The other new feature is Wi-Fi connectivity: the NEX-5R is Sony's first interchangeable-lens camera to come with Wi-Fi, and the implementation is actually quite clever. It connects with Sony's PlayMemries apps and service, giving you an easy way to backup and transfer photos off your camera. There are Android and iOS apps for PlayMemories, and both apps work well and connect easily to the camera — PlayMemories is a fairly mature service, so Sony didn't have to reinvent the wheel for a Wi-Fi camera. Sony's also going to be developing "Camera Apps," small bits of added functionality or new features, which can be easily downloaded to the phone instead of requiring a huge firmware update.
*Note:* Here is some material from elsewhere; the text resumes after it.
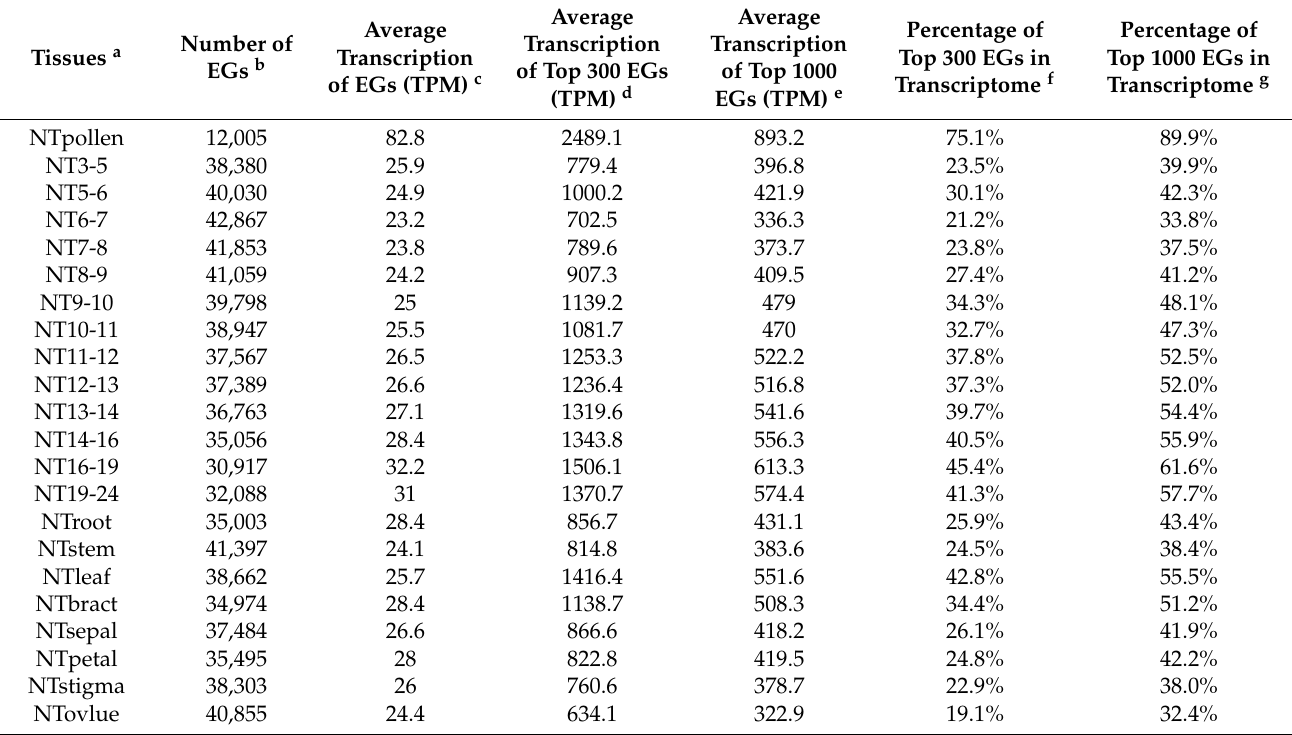
Table 1. The transcriptional levels of expressed genes (EGs), top 300 EGs, and top 1000 EGs in H05 tissue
A camera with an app store

Otherwise, the changes between the NEX-5N and the new NEX-5R are fairly evolutionary. The camera has a tiltable touchscreen with tap-to-focus and tap-to-shoot functionality, and can shoot 1080p video at 60 frames per second. It only weighs 7.7 ounces, too, which is perhaps its most compelling advantage over a DSLR.

The NEX-5R will be available in October. It'll come in silver, black, and white (we preferred the silver when we tried out the new camera), and will cost $650 body-only or $750 with an 18-55mm kit lens. We're not sure we're ready to kiss our DSLRs goodbye yet, but Sony's creeping ever closer to that day.